**Problem to work on**
Copy out each line containing "font" from the entries below.

Web page edit records:
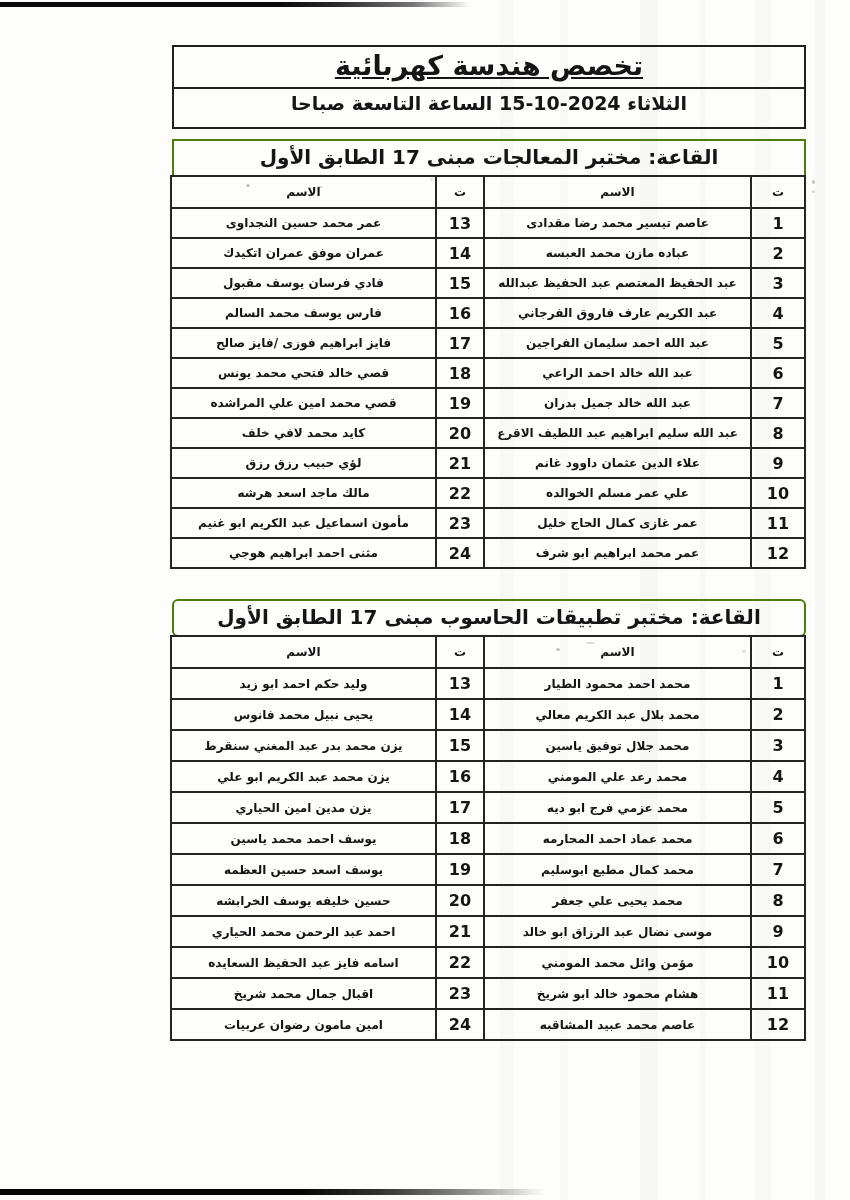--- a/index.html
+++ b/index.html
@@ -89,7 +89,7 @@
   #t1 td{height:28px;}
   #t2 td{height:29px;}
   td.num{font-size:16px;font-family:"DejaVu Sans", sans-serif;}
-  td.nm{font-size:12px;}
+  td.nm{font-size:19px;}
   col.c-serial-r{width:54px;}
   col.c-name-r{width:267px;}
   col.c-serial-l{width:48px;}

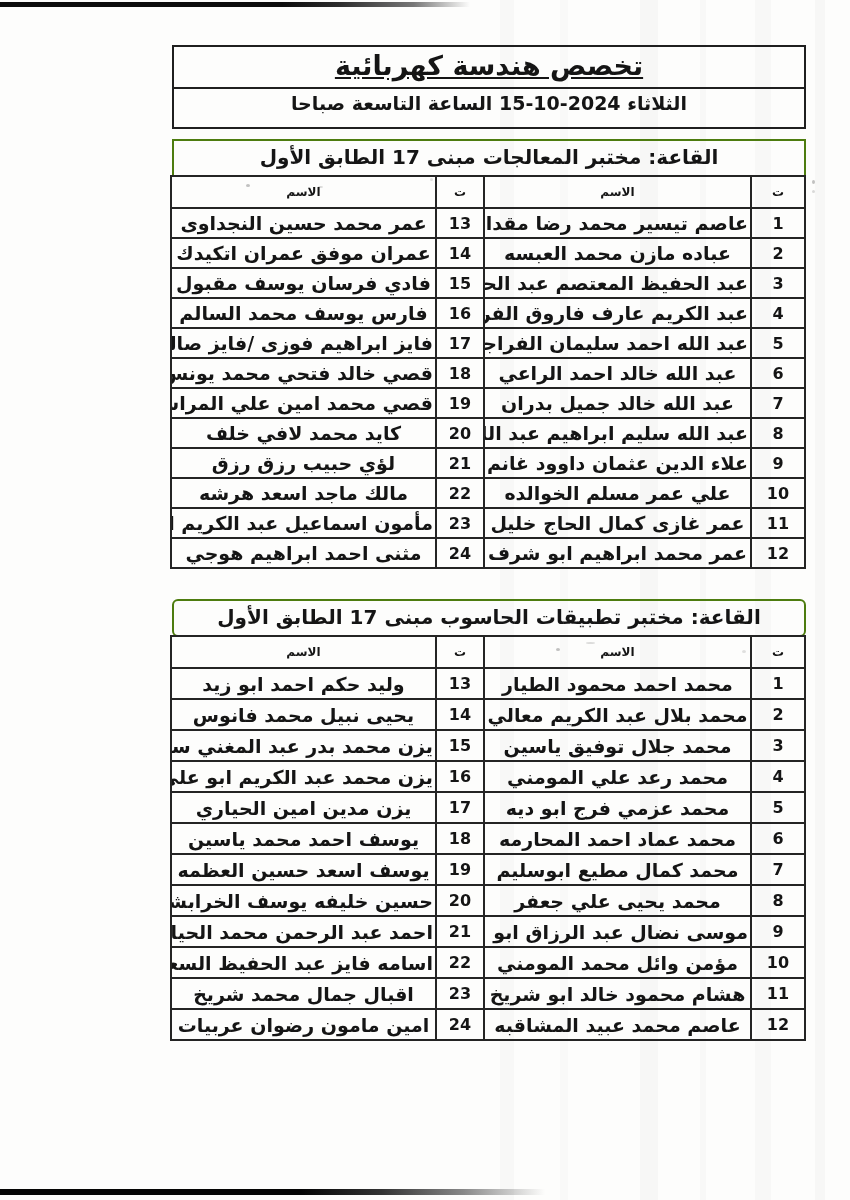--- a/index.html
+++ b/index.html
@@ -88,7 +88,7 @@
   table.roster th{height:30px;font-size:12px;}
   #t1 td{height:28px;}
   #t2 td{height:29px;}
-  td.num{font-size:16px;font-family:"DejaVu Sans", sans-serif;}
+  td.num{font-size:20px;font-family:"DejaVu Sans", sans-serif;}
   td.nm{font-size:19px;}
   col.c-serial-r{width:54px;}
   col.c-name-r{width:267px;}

**Written response**
   td.num{font-size:16px;font-family:"DejaVu Sans", sans-serif;}
-  td.nm{font-size:12px;}
+  td.nm{font-size:19px;}
   table.roster th{height:30px;font-size:12px;}
-  td.num{font-size:16px;font-family:"DejaVu Sans", sans-serif;}
+  td.num{font-size:20px;font-family:"DejaVu Sans", sans-serif;}
   td.nm{font-size:19px;}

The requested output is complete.